Saved data entries
<<<<
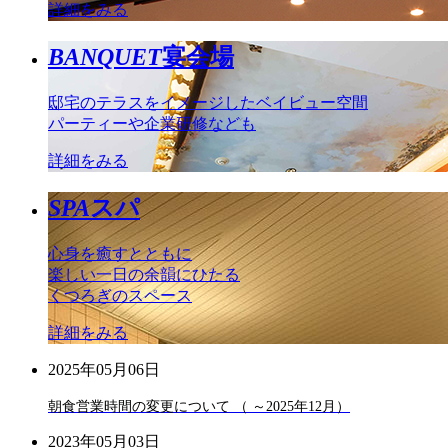
詳細をみる
BANQUET
宴会場
邸宅のテラスをイメージしたベイビュー空間
パーティーや企業研修なども
詳細をみる
SPA
スパ
心身を癒すとともに
楽しい一日の余韻にひたる
くつろぎのスペース
詳細をみる
2025年05月06日
朝食営業時間の変更について （ ～2025年12月）
2023年05月03日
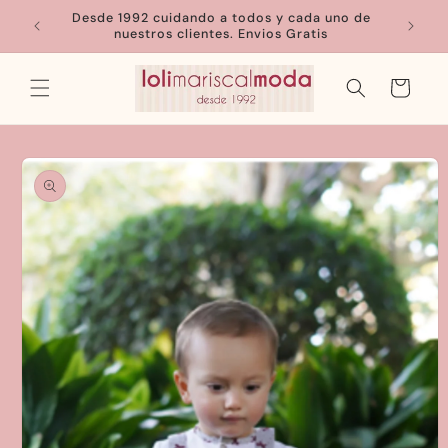
Ir
Desde 1992 cuidando a todos y cada uno de
directamente
nuestros clientes. Envios Gratis
al contenido
Carrito
Ir
directamente
a la
información
del producto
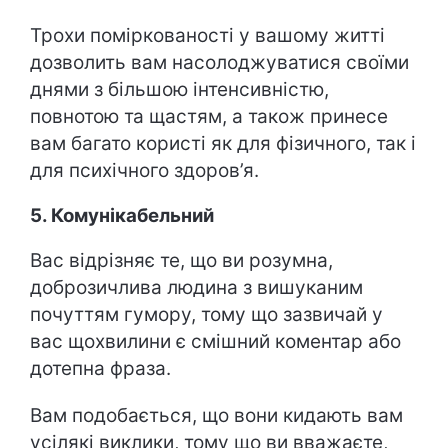
Трохи поміркованості у вашому житті
дозволить вам насолоджуватися своїми
днями з більшою інтенсивністю,
повнотою та щастям, а також принесе
вам багато користі як для фізичного, так і
для психічного здоров’я.
5. Комунікабельний
Вас відрізняє те, що ви розумна,
доброзичлива людина з вишуканим
почуттям гумору, тому що зазвичай у
вас щохвилини є смішний коментар або
дотепна фраза.
Вам подобається, що вони кидають вам
усілякі виклики, тому що ви вважаєте,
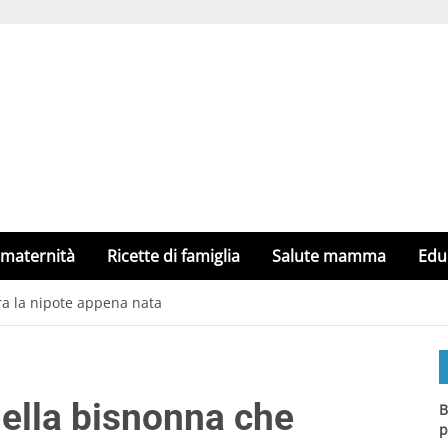
 maternità
Ricette di famiglia
Salute mamma
Edu
a la nipote appena nata
ella bisnonna che
B
p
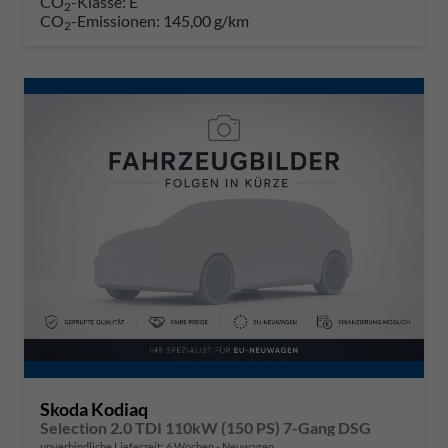
CO
-Klasse:
E
2
CO
-Emissionen:
145,00 g/km
2
Skoda Kodiaq
Selection 2.0 TDI 110kW (150 PS) 7-Gang DSG
unverbindliche Lieferzeit:
6 Wochen
Neuwagen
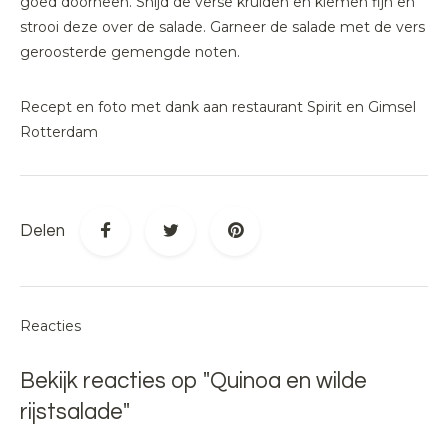
goed doorheen. Snijd de verse kruiden en kiemen fijn en
strooi deze over de salade. Garneer de salade met de vers
geroosterde gemengde noten.
Recept en foto met dank aan restaurant Spirit en Gimsel
Rotterdam
Delen
Reacties
Bekijk reacties op "Quinoa en wilde
rijstsalade"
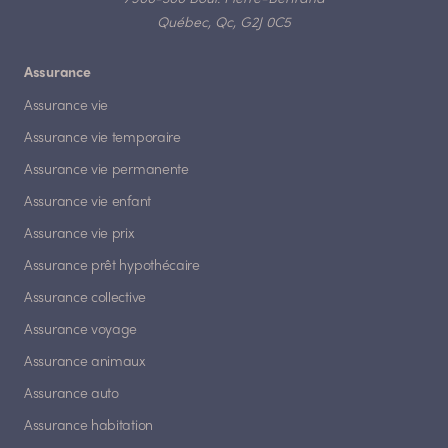
Québec, Qc, G2J 0C5
Assurance
Assurance vie
Assurance vie temporaire
Assurance vie permanente
Assurance vie enfant
Assurance vie prix
Assurance prêt hypothécaire
Assurance collective
Assurance voyage
Assurance animaux
Assurance auto
Assurance habitation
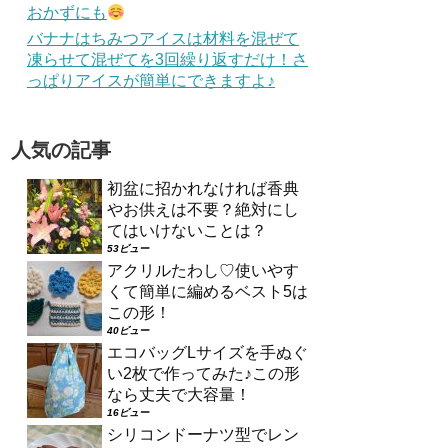
おかずにも
バナナはちみつアイスは材料を混ぜて
凍らせて混ぜてを3回繰り返すだけ！さ
っぱりアイスが簡単にできますよ♪
人気の記事
初盆に招かれなければ香典
やお供えは不要？絶対にし
てはいけないことは？
53ビュー
アクリルたわし♡使いやす
くて簡単に編めるベスト5は
この形！
40ビュー
エコバッグLサイズを手ぬぐ
い2枚で作ってみた♪この形
なら丈夫で大容量！
16ビュー
シリコンドーナツ型でレン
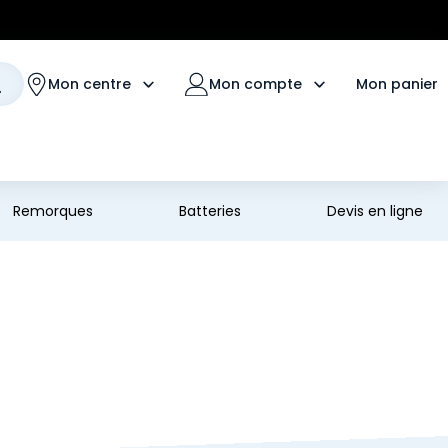
Mon panier
Mon centre
Mon compte
Remorques
Batteries
Devis en ligne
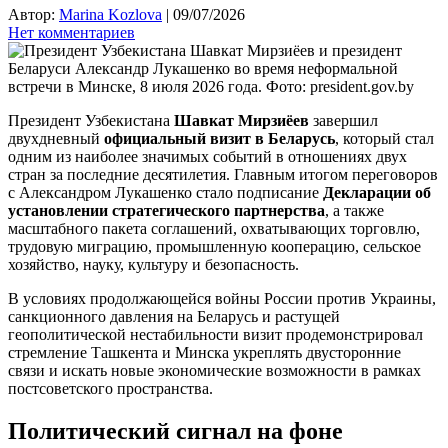
Автор:
Marina Kozlova
|
09/07/2026
Нет комментариев
Президент Узбекистана
Шавкат Мирзиёев
завершил
двухдневный
официальный визит в Беларусь
, который стал
одним из наиболее значимых событий в отношениях двух
стран за последние десятилетия. Главным итогом переговоров
с Александром Лукашенко стало подписание
Декларации об
установлении стратегического партнерства
, а также
масштабного пакета соглашений, охватывающих торговлю,
трудовую миграцию, промышленную кооперацию, сельское
хозяйство, науку, культуру и безопасность.
В условиях продолжающейся войны России против Украины,
санкционного давления на Беларусь и растущей
геополитической нестабильности визит продемонстрировал
стремление Ташкента и Минска укреплять двусторонние
связи и искать новые экономические возможности в рамках
постсоветского пространства.
Политический сигнал на фоне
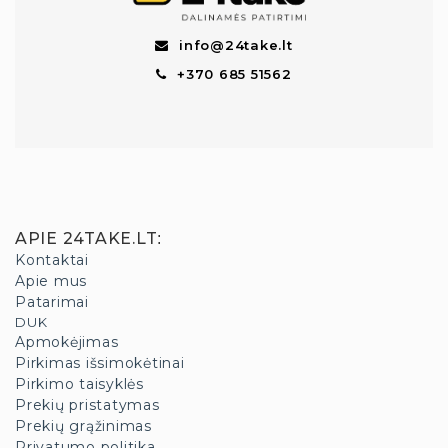
info@24take.lt
+370 685 51562
APIE 24TAKE.LT
:
Kontaktai
Apie mus
Patarimai
DUK
Apmokėjimas
Pirkimas išsimokėtinai
Pirkimo taisyklės
Prekių pristatymas
Prekių grąžinimas
Privatumo politika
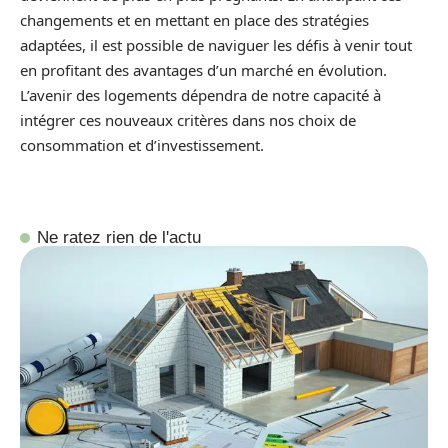
changements et en mettant en place des stratégies
adaptées, il est possible de naviguer les défis à venir tout
en profitant des avantages d’un marché en évolution.
L’avenir des logements dépendra de notre capacité à
intégrer ces nouveaux critères dans nos choix de
consommation et d’investissement.
Ne ratez rien de l'actu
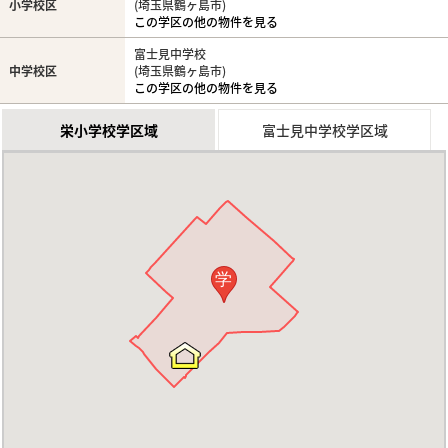
小学校区
(埼玉県鶴ヶ島市)
この学区の他の物件を見る
富士見中学校
中学校区
(埼玉県鶴ヶ島市)
この学区の他の物件を見る
栄小学校学区域
富士見中学校学区域
学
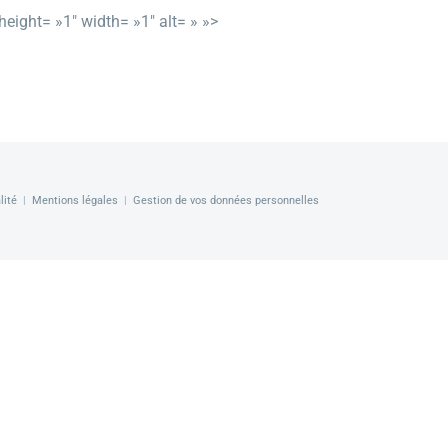
height= »1″ width= »1″ alt= » »>
lité
|
Mentions légales
|
Gestion de vos données personnelles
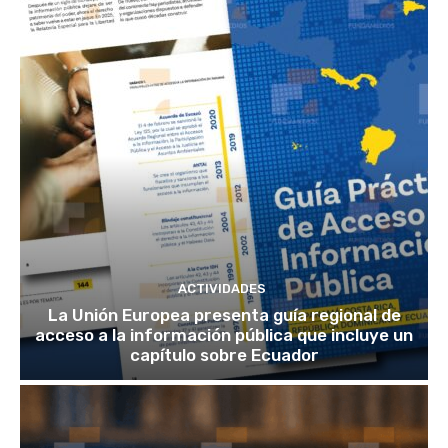
ACTIVIDADES
La Unión Europea presenta guía regional de
acceso a la información pública que incluye un
capítulo sobre Ecuador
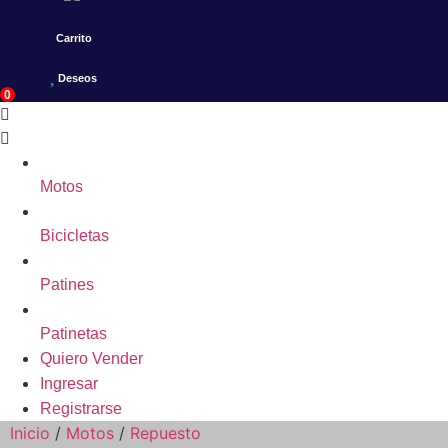
Carrito
Deseos
0
Motos
Bicicletas
Patines
Patinetas
Quiero Vender
Ingresar
Registrarse
Inicio
/
Motos
/
Repuesto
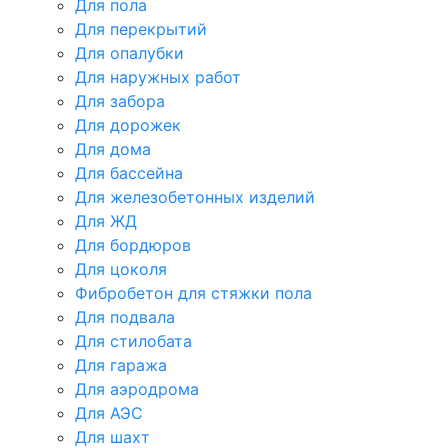
Для пола
Для перекрытий
Для опалубки
Для наружных работ
Для забора
Для дорожек
Для дома
Для бассейна
Для железобетонных изделий
Для ЖД
Для бордюров
Для цоколя
Фибробетон для стяжки пола
Для подвала
Для стилобата
Для гаража
Для аэродрома
Для АЭС
Для шахт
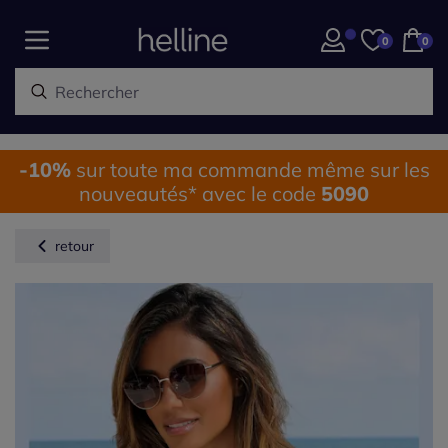
0
0
-10%
sur toute ma commande même sur les
nouveautés* avec le code
5090
retour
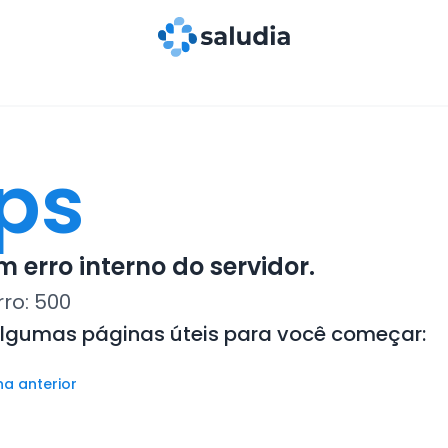
ps
 erro interno do servidor.
rro:
500
algumas páginas úteis para você começar:
na anterior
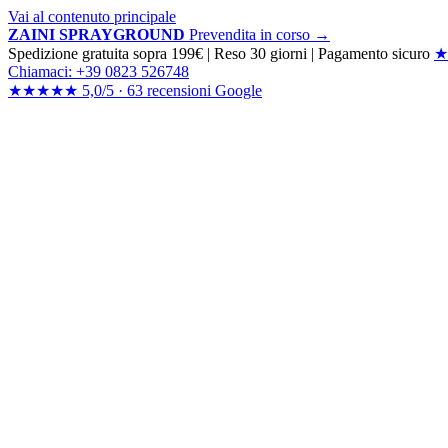
Vai al contenuto principale
ZAINI SPRAYGROUND
Prevendita in corso →
Spedizione gratuita sopra 199€
|
Reso 30 giorni
|
Pagamento sicuro
★
Chiamaci: +39 0823 526748
★★★★★
5,0/5 ·
63 recensioni
Google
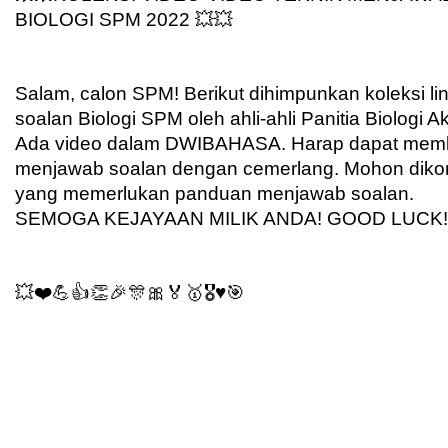
BIOLOGI SPM 2022 💥💥
Salam, calon SPM! Berikut dihimpunkan koleksi li
soalan Biologi SPM oleh ahli-ahli Panitia Biologi 
Ada video dalam DWIBAHASA. Harap dapat memb
menjawab soalan dengan cemerlang. Mohon diko
yang memerlukan panduan menjawab soalan. 
SEMOGA KEJAYAAN MILIK ANDA! GOOD LUCK!
💥❤️💪👍👏🎉🎊🎀🏅🥇🎖️♥️🎯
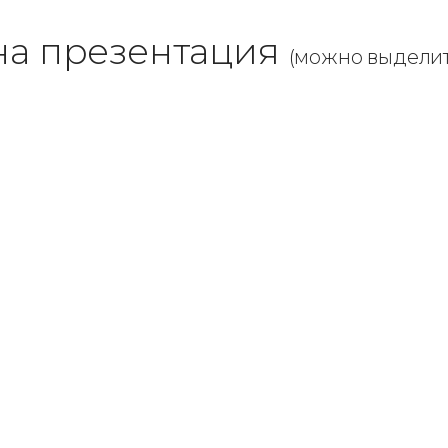
на презентация
(можно выделит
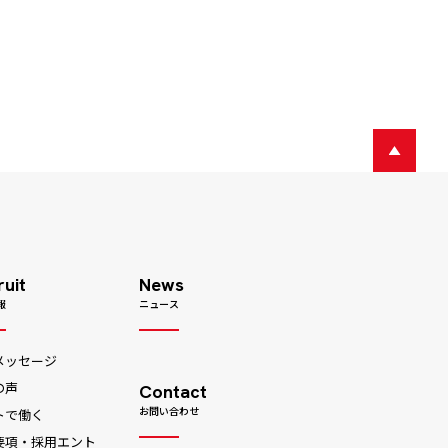
ruit
News
報
ニュース
メッセージ
の声
Contact
お問い合わせ
トで働く
要項・採用エント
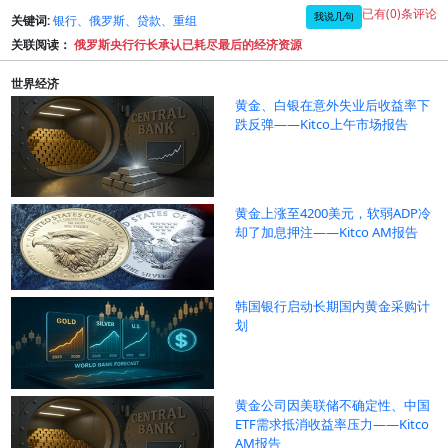
已有(0)条评论
我说几句
关键词:
银行、俄罗斯、贷款、重组
关联阅读：
俄罗斯央行行长承认已耗尽最后的经济资源
世界经济
黄金、白银在意外失业后收益率下
跌反弹——Kitco上午市场报告
黄金上涨至4200美元，软弱ADP冷
却了加息押注——Kitco AM报告
韩国银行启动长期国内黄金采购计
划
黄金公司因美联储不确定性、中国
ETF需求抵消收益率压力——Kitco
AM报告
>>>>
**What to produce:** What is needed is an exact transcription of every entry, minus the pictures.

**Result of this task:**
詳細をみる
BANQUET
宴会場
邸宅のテラスをイメージしたベイビュー空間
パーティーや企業研修なども
詳細をみる
SPA
スパ
心身を癒すとともに
楽しい一日の余韻にひたる
くつろぎのスペース
詳細をみる
2025年05月06日
朝食営業時間の変更について （ ～2025年12月）
2023年05月03日
Ir
Desde 1992 cuidando a todos y cada uno de
directamente
nuestros clientes. Envios Gratis
al contenido
Carrito
Ir
directamente
a la
información
del producto
Трохи поміркованості у вашому житті
дозволить вам насолоджуватися своїми
днями з більшою інтенсивністю,
повнотою та щастям, а також принесе
вам багато користі як для фізичного, так і
для психічного здоров’я.
5. Комунікабельний
Вас відрізняє те, що ви розумна,
доброзичлива людина з вишуканим
почуттям гумору, тому що зазвичай у
вас щохвилини є смішний коментар або
дотепна фраза.
Вам подобається, що вони кидають вам
усілякі виклики, тому що ви вважаєте,
 maternità
Ricette di famiglia
Salute mamma
Edu
a la nipote appena nata
ella bisnonna che
B
p
CO
-Klasse:
E
2
CO
-Emissionen:
145,00 g/km
2
Skoda Kodiaq
Selection 2.0 TDI 110kW (150 PS) 7-Gang DSG
unverbindliche Lieferzeit:
6 Wochen
Neuwagen
goed doorheen. Snijd de verse kruiden en kiemen fijn en
strooi deze over de salade. Garneer de salade met de vers
geroosterde gemengde noten.
Recept en foto met dank aan restaurant Spirit en Gimsel
Rotterdam
Delen
Reacties
Bekijk reacties op "Quinoa en wilde
rijstsalade"
Québec, Qc, G2J 0C5
Assurance
Assurance vie
Assurance vie temporaire
Assurance vie permanente
Assurance vie enfant
Assurance vie prix
Assurance prêt hypothécaire
Assurance collective
Assurance voyage
Assurance animaux
Assurance auto
Assurance habitation
おかずにも
バナナはちみつアイスは材料を混ぜて
凍らせて混ぜてを3回繰り返すだけ！さ
っぱりアイスが簡単にできますよ♪
人気の記事
初盆に招かれなければ香典
やお供えは不要？絶対にし
てはいけないことは？
53ビュー
アクリルたわし♡使いやす
くて簡単に編めるベスト5は
この形！
40ビュー
エコバッグLサイズを手ぬぐ
い2枚で作ってみた♪この形
なら丈夫で大容量！
16ビュー
シリコンドーナツ型でレン
Mon panier
Mon centre
Mon compte
Remorques
Batteries
Devis en ligne
Автор:
Marina Kozlova
|
09/07/2026
Нет комментариев
Президент Узбекистана
Шавкат Мирзиёев
завершил
двухдневный
официальный визит в Беларусь
, который стал
одним из наиболее значимых событий в отношениях двух
стран за последние десятилетия. Главным итогом переговоров
с Александром Лукашенко стало подписание
Декларации об
установлении стратегического партнерства
, а также
масштабного пакета соглашений, охватывающих торговлю,
трудовую миграцию, промышленную кооперацию, сельское
хозяйство, науку, культуру и безопасность.
В условиях продолжающейся войны России против Украины,
санкционного давления на Беларусь и растущей
геополитической нестабильности визит продемонстрировал
стремление Ташкента и Минска укреплять двусторонние
связи и искать новые экономические возможности в рамках
постсоветского пространства.
Политический сигнал на фоне
info@24take.lt
+370 685 51562
APIE 24TAKE.LT
:
Kontaktai
Apie mus
Patarimai
DUK
Apmokėjimas
Pirkimas išsimokėtinai
Pirkimo taisyklės
Prekių pristatymas
Prekių grąžinimas
Privatumo politika
changements et en mettant en place des stratégies
adaptées, il est possible de naviguer les défis à venir tout
en profitant des avantages d’un marché en évolution.
L’avenir des logements dépendra de notre capacité à
intégrer ces nouveaux critères dans nos choix de
consommation et d’investissement.
Ne ratez rien de l'actu
小学校区
(埼玉県鶴ヶ島市)
この学区の他の物件を見る
富士見中学校
中学校区
(埼玉県鶴ヶ島市)
この学区の他の物件を見る
栄小学校学区域
富士見中学校学区域
学
height= »1″ width= »1″ alt= » »>
lité
|
Mentions légales
|
Gestion de vos données personnelles
ACTIVIDADES
La Unión Europea presenta guía regional de
acceso a la información pública que incluye un
capítulo sobre Ecuador
Carrito
Deseos
0
Motos
Bicicletas
Patines
Patinetas
Quiero Vender
Ingresar
Registrarse
Inicio
/
Motos
/
Repuesto
Для пола
Для перекрытий
Для опалубки
Для наружных работ
Для забора
Для дорожек
Для дома
Для бассейна
Для железобетонных изделий
Для ЖД
Для бордюров
Для цоколя
Фибробетон для стяжки пола
Для подвала
Для стилобата
Для гаража
Для аэродрома
Для АЭС
Для шахт
0
0
-10%
sur toute ma commande même sur les
nouveautés* avec le code
5090
retour
ps
 erro interno do servidor.
rro:
500
algumas páginas úteis para você começar:
na anterior
Vai al contenuto principale
ZAINI SPRAYGROUND
Prevendita in corso →
Spedizione gratuita sopra 199€
|
Reso 30 giorni
|
Pagamento sicuro
★
Chiamaci: +39 0823 526748
★★★★★
5,0/5 ·
63 recensioni
Google
BIOLOGI SPM 2022 💥💥
Salam, calon SPM! Berikut dihimpunkan koleksi li
soalan Biologi SPM oleh ahli-ahli Panitia Biologi 
Ada video dalam DWIBAHASA. Harap dapat memb
menjawab soalan dengan cemerlang. Mohon diko
yang memerlukan panduan menjawab soalan. 
SEMOGA KEJAYAAN MILIK ANDA! GOOD LUCK!
💥❤️💪👍👏🎉🎊🎀🏅🥇🎖️♥️🎯
на презентация
(можно выделит
ruit
News
報
ニュース
メッセージ
の声
Contact
お問い合わせ
トで働く
要項・採用エント
已有(0)条评论
我说几句
关键词:
银行、俄罗斯、贷款、重组
关联阅读：
俄罗斯央行行长承认已耗尽最后的经济资源
世界经济
黄金、白银在意外失业后收益率下
跌反弹——Kitco上午市场报告
黄金上涨至4200美元，软弱ADP冷
却了加息押注——Kitco AM报告
韩国银行启动长期国内黄金采购计
划
黄金公司因美联储不确定性、中国
ETF需求抵消收益率压力——Kitco
AM报告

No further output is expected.